◆ What you are asked to do
In the records that follow, find the line with "30: (516, 101, 12.50)"; from there, retype every line exactly through the line with "37: (478, 225, 9.04)", which also belongs to the answer.
##### Material to process #####
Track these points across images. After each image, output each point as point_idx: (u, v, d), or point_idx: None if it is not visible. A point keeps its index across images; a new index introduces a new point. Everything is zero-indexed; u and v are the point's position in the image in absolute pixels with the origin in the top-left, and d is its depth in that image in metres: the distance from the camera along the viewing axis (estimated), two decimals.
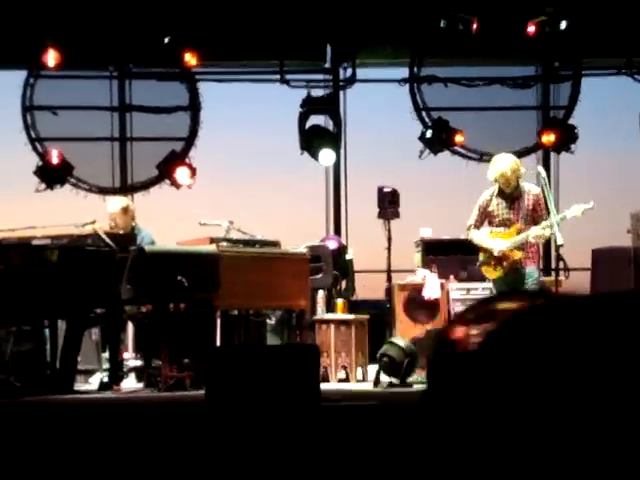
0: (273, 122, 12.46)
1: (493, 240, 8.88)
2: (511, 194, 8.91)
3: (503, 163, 8.87)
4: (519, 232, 8.85)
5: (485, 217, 9.01)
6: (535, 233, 8.77)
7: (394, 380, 8.47)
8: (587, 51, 12.09)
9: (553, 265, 10.82)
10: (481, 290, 10.07)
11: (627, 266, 10.39)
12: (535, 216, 8.90)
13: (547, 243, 10.89)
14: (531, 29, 11.70)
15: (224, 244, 8.45)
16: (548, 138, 11.97)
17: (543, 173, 9.16)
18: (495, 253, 8.82)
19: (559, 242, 8.81)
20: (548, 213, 8.84)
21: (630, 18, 11.60)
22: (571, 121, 12.21)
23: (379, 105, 12.55)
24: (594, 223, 9.65)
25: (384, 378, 8.51)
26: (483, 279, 9.38)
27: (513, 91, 12.38)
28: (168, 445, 5.56)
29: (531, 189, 8.97)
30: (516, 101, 12.50)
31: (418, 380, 8.56)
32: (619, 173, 12.25)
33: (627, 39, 11.80)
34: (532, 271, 8.94)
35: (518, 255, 8.83)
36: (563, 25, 11.72)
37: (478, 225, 9.04)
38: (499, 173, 8.85)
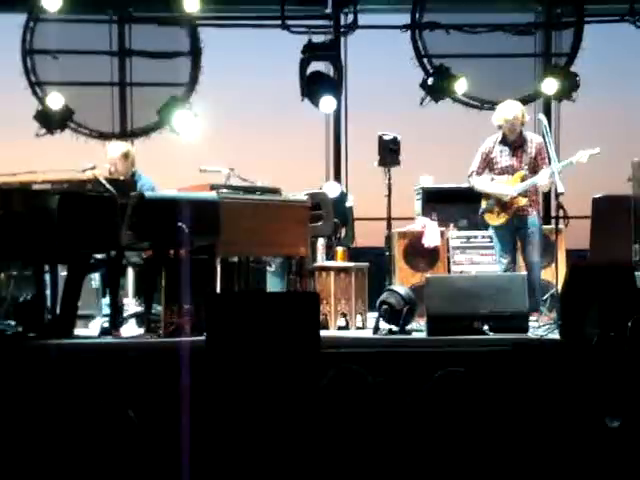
0: (274, 68, 12.39)
1: (500, 185, 8.91)
2: (514, 141, 8.96)
3: (509, 110, 8.93)
4: (522, 179, 8.89)
5: (487, 164, 9.06)
6: (544, 181, 8.81)
7: (393, 327, 8.52)
8: None
9: (553, 213, 10.82)
10: (481, 238, 10.09)
11: (627, 214, 10.39)
12: (537, 164, 8.95)
13: (547, 191, 10.89)
14: None
15: (224, 191, 8.44)
16: (550, 85, 11.92)
17: (544, 121, 9.16)
18: (505, 199, 8.87)
19: (560, 190, 8.83)
20: (550, 161, 8.86)
21: None
22: (573, 68, 12.15)
23: (380, 52, 12.48)
24: (595, 171, 9.66)
25: (383, 325, 8.56)
26: (483, 227, 9.40)
27: (515, 38, 12.31)
28: (167, 391, 5.60)
29: (534, 137, 9.04)
30: (518, 48, 12.43)
31: (417, 328, 8.61)
32: (621, 121, 12.22)
33: None
34: (534, 218, 8.99)
35: (523, 202, 8.91)
36: None
37: (480, 172, 9.08)
38: (504, 119, 8.91)
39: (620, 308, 6.66)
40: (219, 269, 8.30)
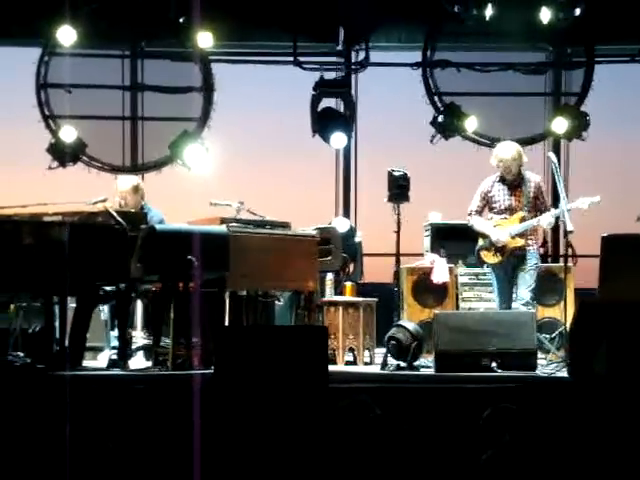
#####
◆ Written answer
30: (516, 101, 12.50)
31: (418, 380, 8.56)
32: (619, 173, 12.25)
33: (627, 39, 11.80)
34: (532, 271, 8.94)
35: (518, 255, 8.83)
36: (563, 25, 11.72)
37: (478, 225, 9.04)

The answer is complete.